Uma beleza desde o primeiro instante de filme, em sua cena de créditos. A íris da câmera se abre, vemos Jeanne Moreau (com um cigarro, o vício, nos lábios) absolutamente platinada, resplandecente. A câmera se põe em um movimento acelerado, revelando a sua solidão, como a ela pertencesse toda a cidade e o mar. A música de Michel Legrand, que dará a tônica deste filme, também começa doce e ganha velocidade e força, cada vez mais, até sumir como Jeanne, com as imagens da Baía dos Anjos. Fim dos créditos. Estamos em Paris, interior de um escritório de um banco. Sem música, sem vento, sem velocidade. Apenas então tem início a história de como Jean descobre a vida e seus perigos – em uma série de escolhas difíceis de serem contestada pela plateia, não só por Moreau, mas em razão da maneira pela qual o filme revela o tédio absoluto do trabalho urbano, um tema recorrente na Nouvelle Vague e que passava longe do cinema de então.

Em um preto-e-branco de alto contraste, Demy já se encontra aqui no topo de suas capacidades, não apenas pictóricas, mas em encenação – o uso recorrente de espelhos diversos durante a projeção ou como Jackie quase sempre é emoldurada por um fundo negro, destacando sua alvura, já são exemplos do domínio e da elegância do realizador – e, especialmente, ritmo: o filme se realiza em plena potência na montagem, nas diversas fusões entre os rostos do casal e o giro da roleta, em cenas em que o prazer do jogo e do amor são uma só coisa, tornada física pelo cinema.

Demy sempre afirmou que seu desejo no filme era mostrar a paixão como uma droga ainda maior e mais viciante do que o jogo e as roletas dos cassinos em que se passa a narrativa. É com esta febrilidade, embalada pela música de Legrand, que vamos sendo cada vez mais capturados na relação entre Jean e Jackie. Contudo, no filme e na vida, a casa sempre vence.

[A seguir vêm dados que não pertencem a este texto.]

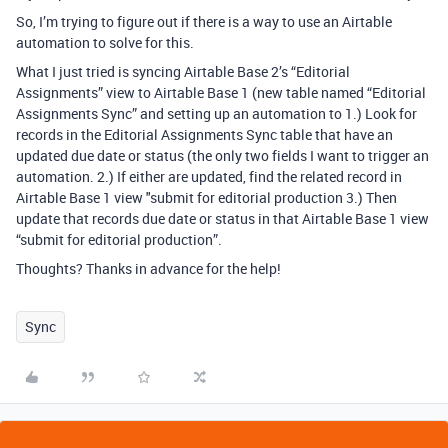
So, I’m trying to figure out if there is a way to use an Airtable
automation to solve for this.
What I just tried is syncing Airtable Base 2’s “Editorial
Assignments” view to Airtable Base 1 (new table named “Editorial
Assignments Sync” and setting up an automation to 1.) Look for
records in the Editorial Assignments Sync table that have an
updated due date or status (the only two fields I want to trigger an
automation. 2.) If either are updated, find the related record in
Airtable Base 1 view "submit for editorial production 3.) Then
update that records due date or status in that Airtable Base 1 view
“submit for editorial production”.
Thoughts? Thanks in advance for the help!
Sync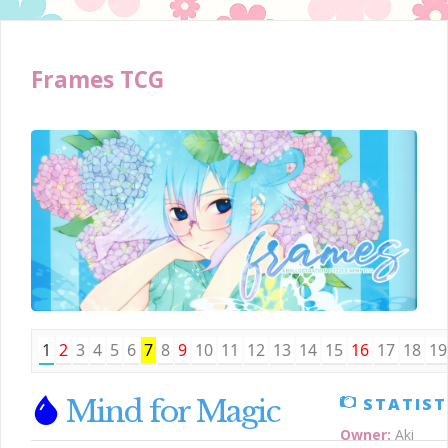
Frames TCG
1
2
3
4
5
6
7
8
9
10
11
12
13
14
15
16
17
18
19
Mind for Magic
STATIST
Owner:
Aki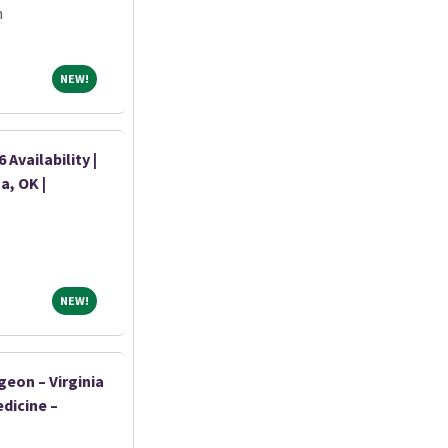
m
NEW!
NEW!
Availability |
a, OK |
NEW!
NEW!
geon – Virginia
dicine –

Quão verdadeira é a felicidade de nova aposta no final do filme? Seria a cena de abertura o real desfecho de “A Baía dos Anjos”? Quem sabe fosse o dia seguinte àquele abraço dos amantes, com Jackie praticamente como uma aparição fantasma daquela cidade viciosa?

O desencanto é uma das maiores marcas deste realizador, talvez um dos motivos de ser ainda pouco celebrado – contudo, sua esposa, Agnès Varda, dedicou-lhe uma das mais belas cartas de amor do cinema, o filme “Jacquot de Nantes” (1991). O amor continua para sempre, quem sabe.

A nós, cabe girar a roleta mais uma vez.